Text zur Analyse –
------------------------------------------------------------

Nach der Antike waren die Wikinger oder Nordmänner das Bindeglied zwischen Nordsee, Ostsee, Schwarzem Meer und Kaspischem Meer; darüber hinaus drangen sie bis in den Nordatlantik vor. Sie tauchen erstmals in den Quellen des ausgehenden 8. Jahrhunderts auf, in denen Überfälle auf Klöster auf den Britischen Inseln und an der Mündung der Loire geschildert werden. Für das plötzliche Auftreten der Wikinger gibt es verschiedene Erklärungen. Bevölkerungsdruck und Landknappheit, die die Menschen auf die See zwangen, werden ebenso erwähnt wie die Kampfeslust junger Männer und die Gier nach leichter Beute. Führungspositionen in den Stammesgruppen (Häuptlinge) mussten immer wieder neu gewonnen werden. Hierzu gehörten nicht allein Kriegsglück und Ruhm, sondern auch der Aufbau einer Gefolgschaft, die ein erfolgreicher Krieger nur durch ständige Entlohnung mit Beute an sich binden konnte.

Als lohnendes Ziel bot sich das Frankenreich an, das trotz der Bemühungen Pippins und Karls des Großen noch nicht innerlich gefestigt, geschweige denn überall zu verteidigen war. Voraussetzung waren Schiffe und nautische Kenntnisse, die die Wikinger in besonderem Maße besaßen. Mit ihren hochseetüchtigen Schiffen segelten bzw. ruderten sie über die offene Nord- und Ostsee. Sie orientierten sich bei der Navigation an Sonne und Sternen sowie an Meeresströmungen und Wasserfärbungen. Mit größeren und kleineren Schiffen drangen die Wikinger über die Flussläufe ins Landesinnere vor, wo kaum ein Hafen vor ihnen sicher war.

------------------------------------------------------------

Gib bitte den Text über die Wikinger oben vollständig und wörtlich wieder.

------------------------------------------------------------

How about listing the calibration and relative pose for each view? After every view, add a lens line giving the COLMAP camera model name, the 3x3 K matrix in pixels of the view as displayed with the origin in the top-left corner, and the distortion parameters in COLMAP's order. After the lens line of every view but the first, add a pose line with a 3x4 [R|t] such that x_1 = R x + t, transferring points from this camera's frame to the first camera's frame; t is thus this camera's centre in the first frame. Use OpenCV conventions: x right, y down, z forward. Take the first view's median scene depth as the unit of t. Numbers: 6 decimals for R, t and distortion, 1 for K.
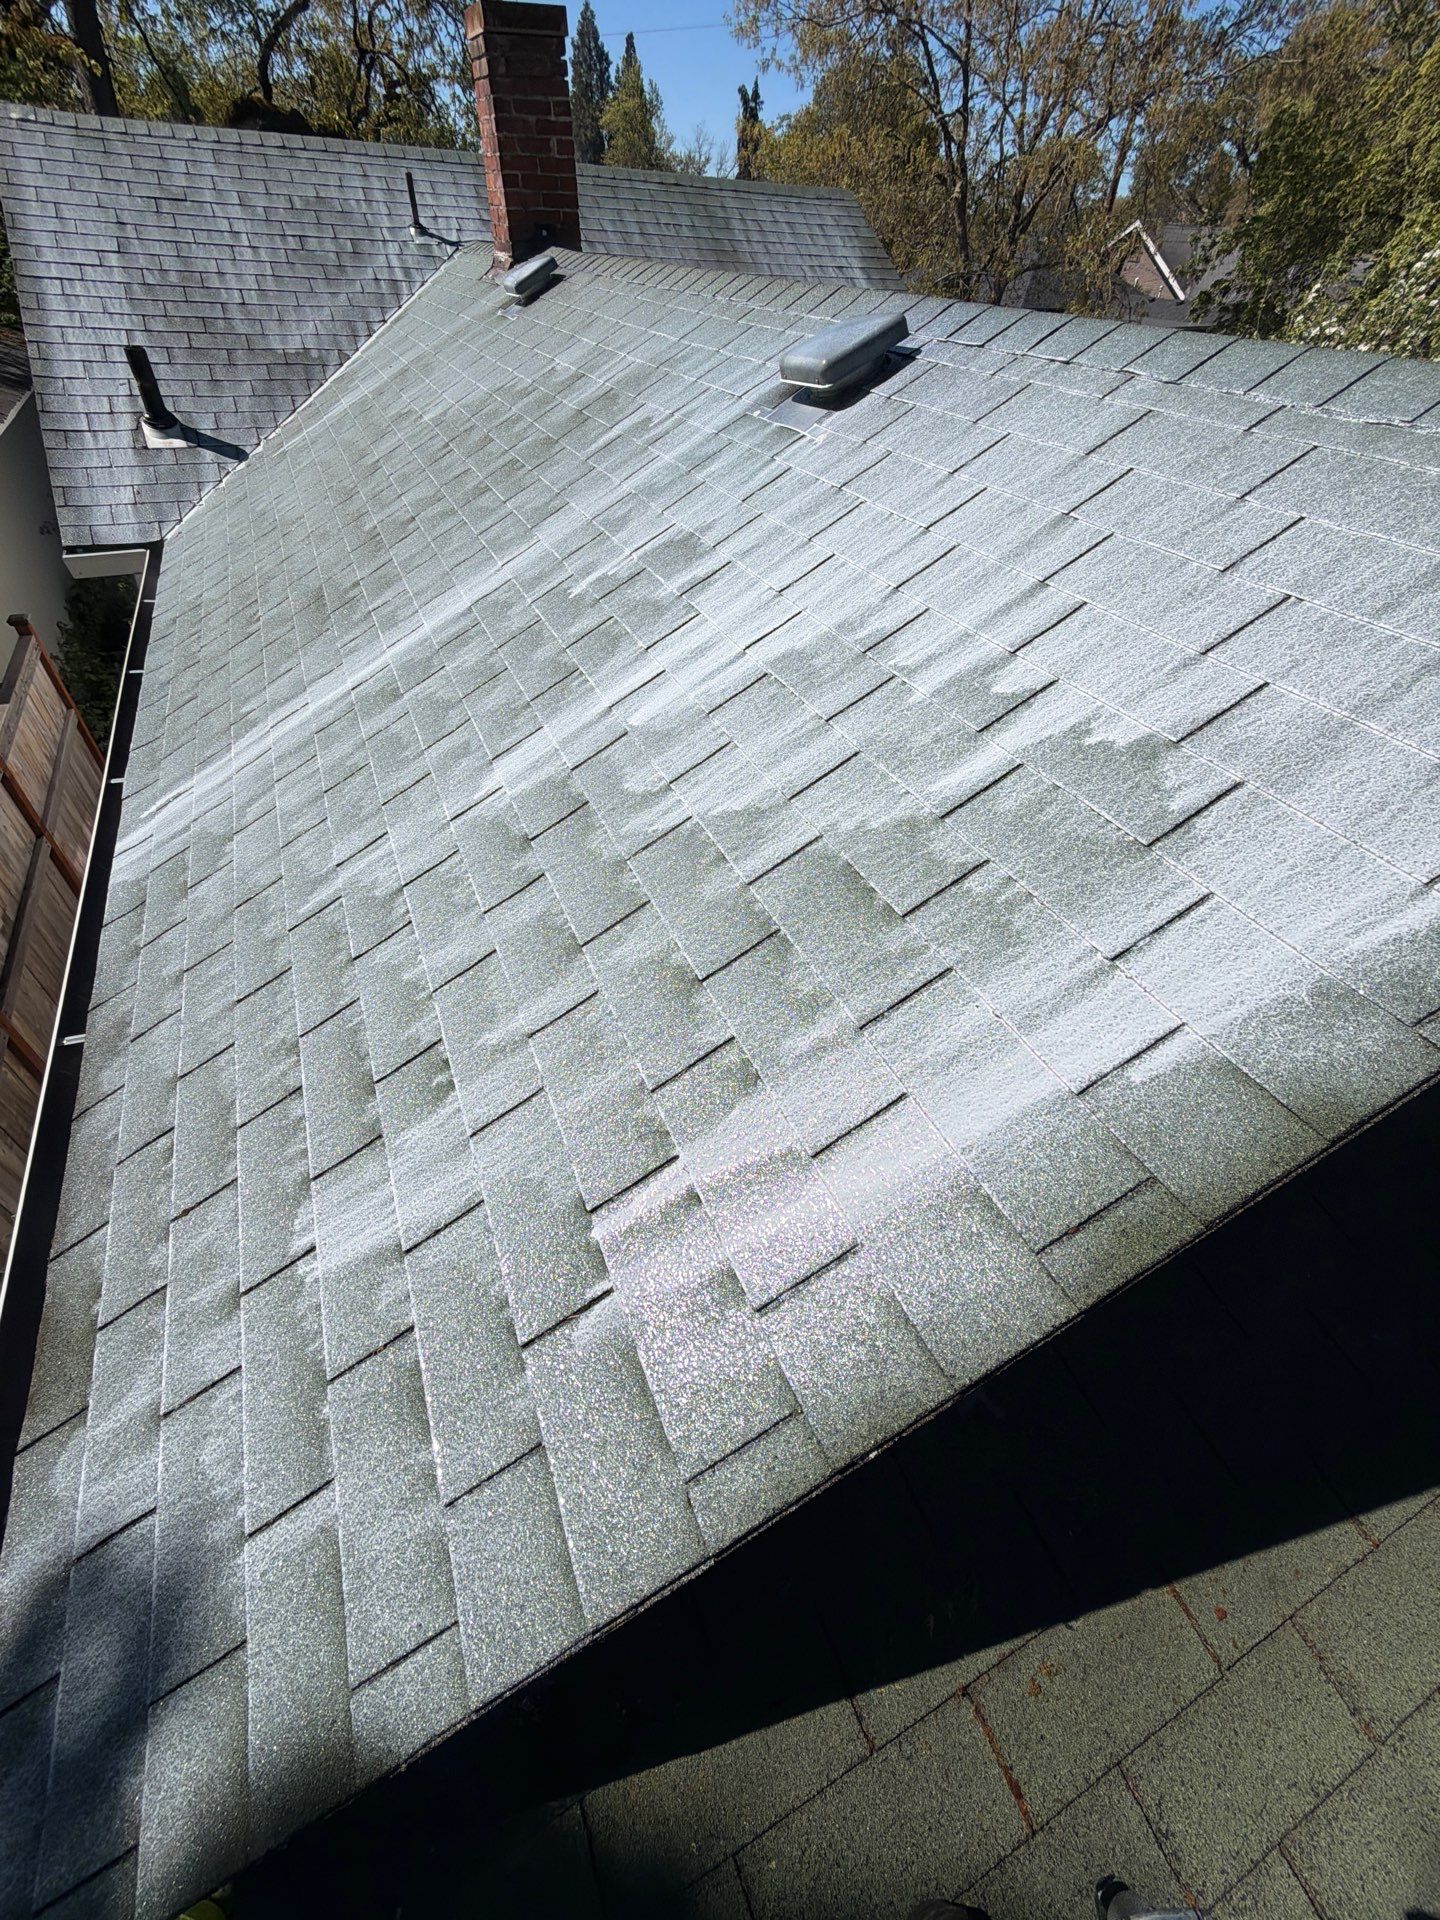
lens RADIAL K [[759.9, 0, 720.0], [0, 759.9, 960.0], [0, 0, 1]] dist [-0.001314, 0.000049]
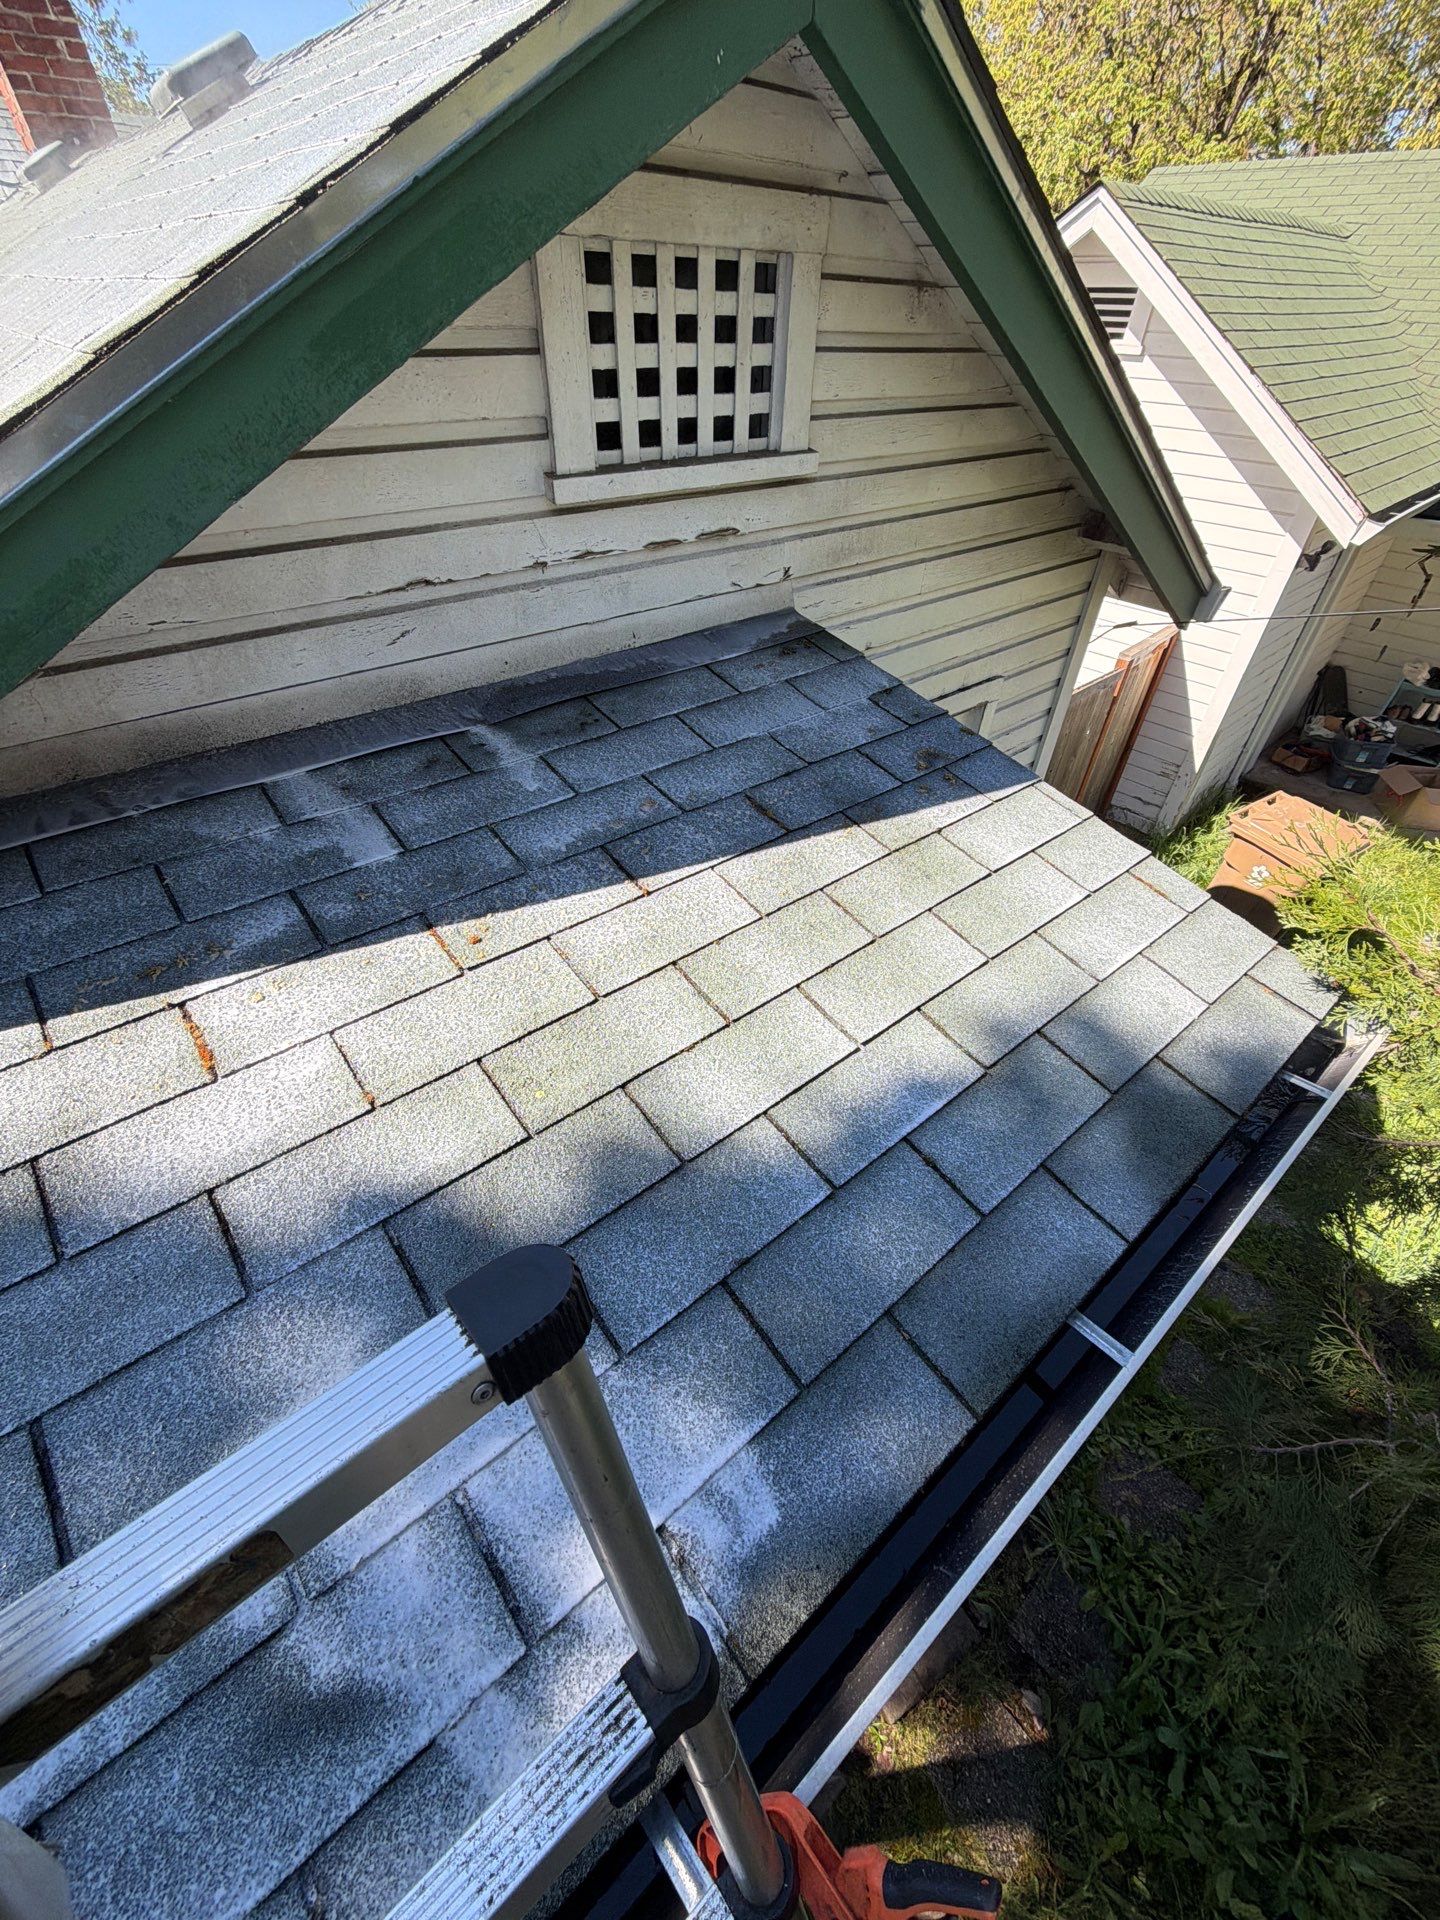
lens RADIAL K [[759.9, 0, 720.0], [0, 759.9, 960.0], [0, 0, 1]] dist [-0.001314, 0.000049]
pose [[0.966479, -0.183701, 0.179367, 0.157556], [0.189675, 0.981707, -0.016593, 0.188232], [-0.173038, 0.050058, 0.983642, -0.028849]]
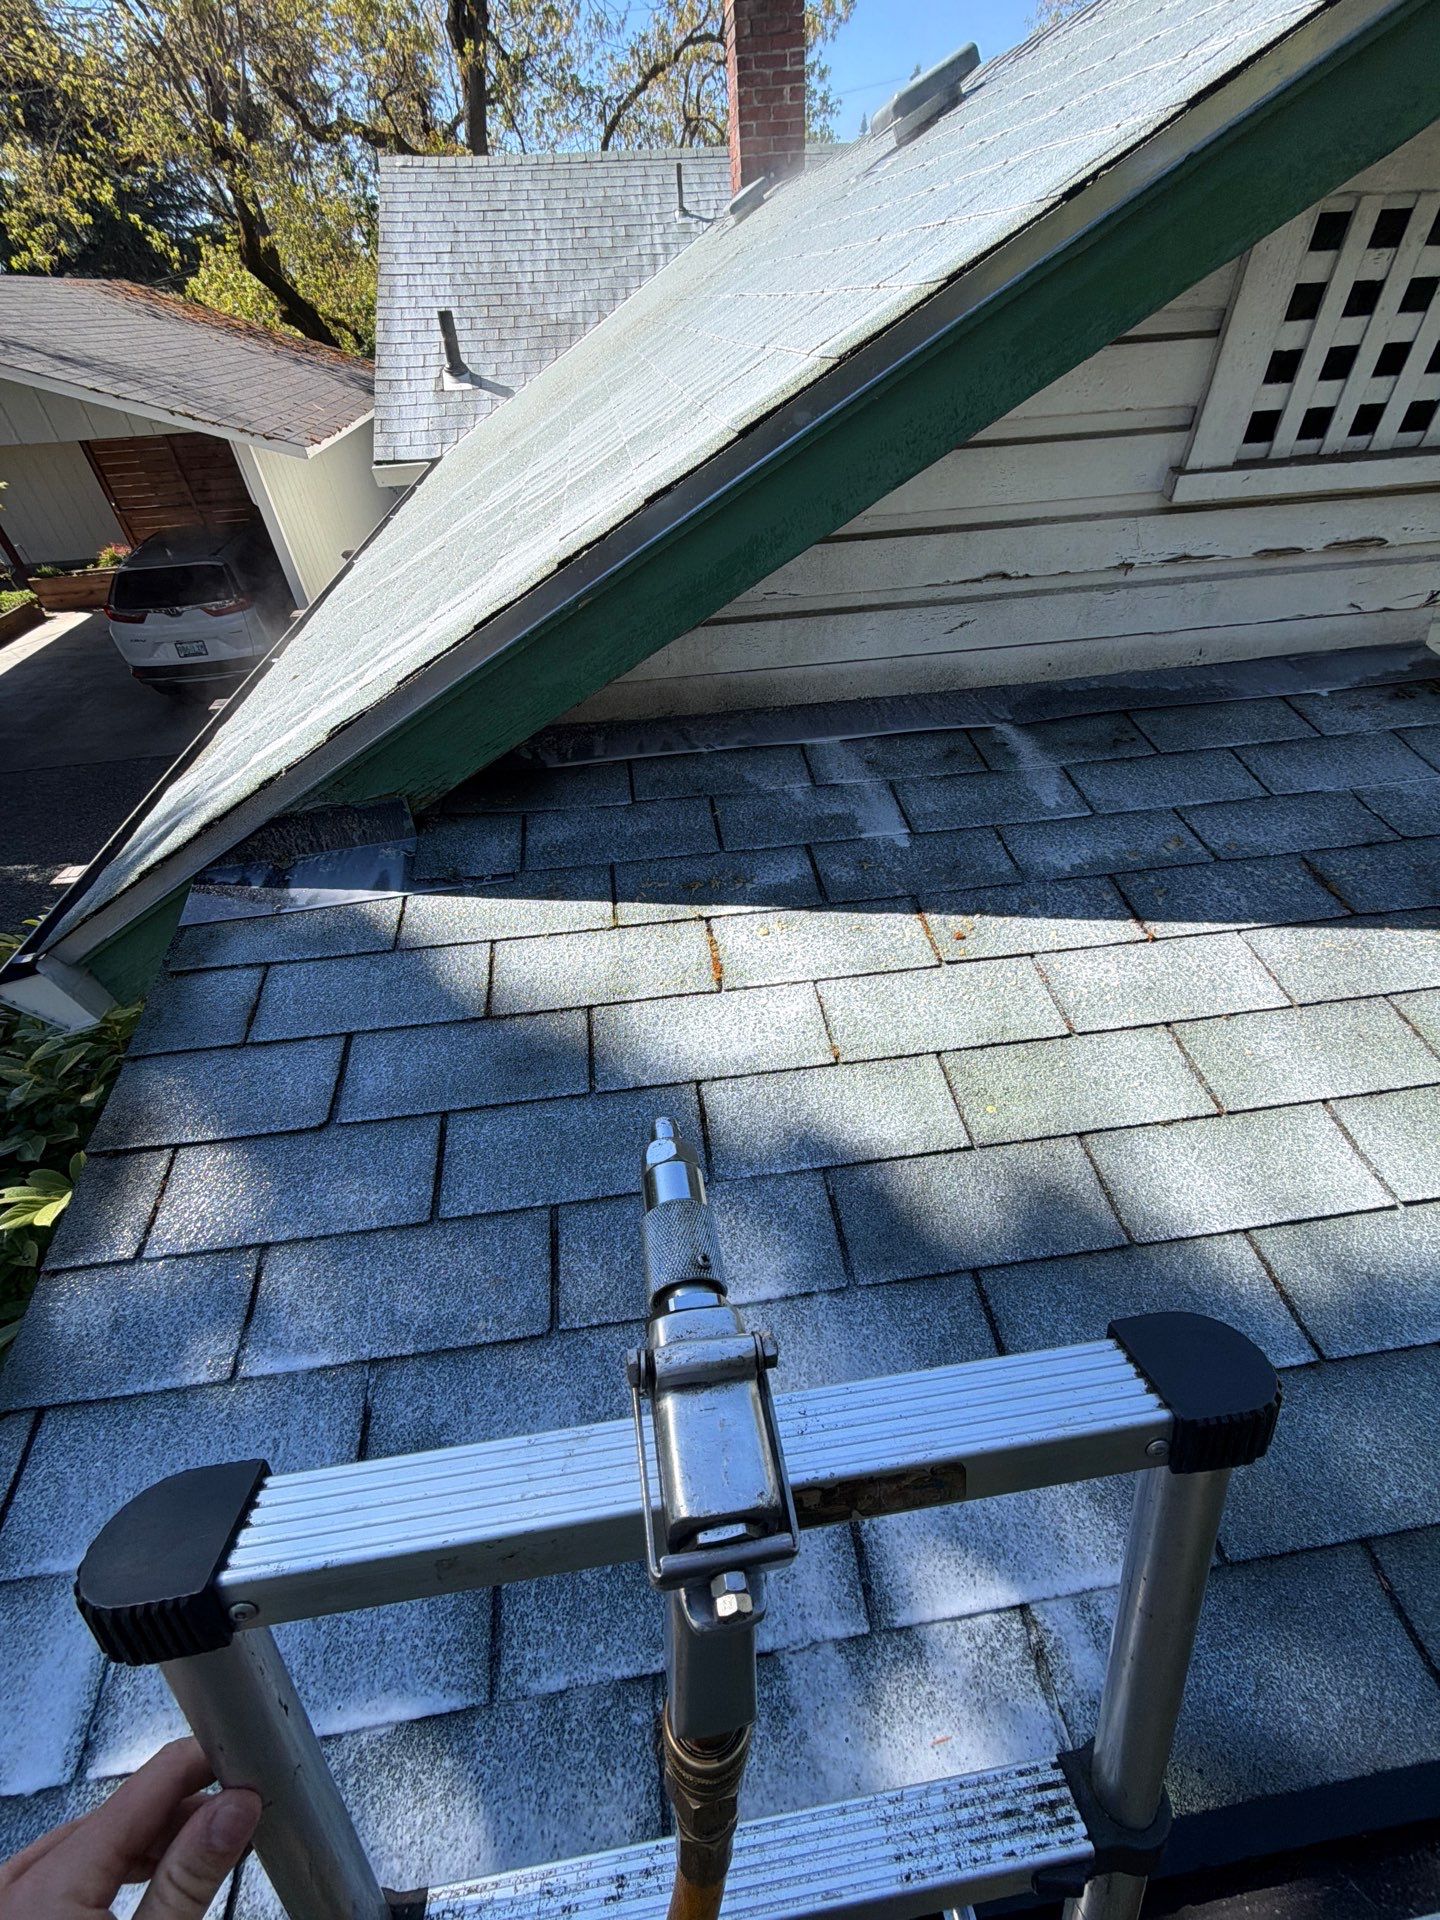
lens RADIAL K [[762.7, 0, 717.2], [0, 762.7, 960.2], [0, 0, 1]] dist [-0.000508, -0.000421]
pose [[0.952526, 0.126027, -0.277149, 0.121623], [-0.137497, 0.990252, -0.022264, 0.186754], [0.271641, 0.059314, 0.960569, -0.030855]]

------------------------------------------------------------

Lösung zur Aufgabe –
Nach der Antike waren die Wikinger oder Nordmänner das Bindeglied zwischen Nordsee, Ostsee, Schwarzem Meer und Kaspischem Meer; darüber hinaus drangen sie bis in den Nordatlantik vor. Sie tauchen erstmals in den Quellen des ausgehenden 8. Jahrhunderts auf, in denen Überfälle auf Klöster auf den Britischen Inseln und an der Mündung der Loire geschildert werden. Für das plötzliche Auftreten der Wikinger gibt es verschiedene Erklärungen. Bevölkerungsdruck und Landknappheit, die die Menschen auf die See zwangen, werden ebenso erwähnt wie die Kampfeslust junger Männer und die Gier nach leichter Beute. Führungspositionen in den Stammesgruppen (Häuptlinge) mussten immer wieder neu gewonnen werden. Hierzu gehörten nicht allein Kriegsglück und Ruhm, sondern auch der Aufbau einer Gefolgschaft, die ein erfolgreicher Krieger nur durch ständige Entlohnung mit Beute an sich binden konnte.

Als lohnendes Ziel bot sich das Frankenreich an, das trotz der Bemühungen Pippins und Karls des Großen noch nicht innerlich gefestigt, geschweige denn überall zu verteidigen war. Voraussetzung waren Schiffe und nautische Kenntnisse, die die Wikinger in besonderem Maße besaßen. Mit ihren hochseetüchtigen Schiffen segelten bzw. ruderten sie über die offene Nord- und Ostsee. Sie orientierten sich bei der Navigation an Sonne und Sternen sowie an Meeresströmungen und Wasserfärbungen. Mit größeren und kleineren Schiffen drangen die Wikinger über die Flussläufe ins Landesinnere vor, wo kaum ein Hafen vor ihnen sicher war.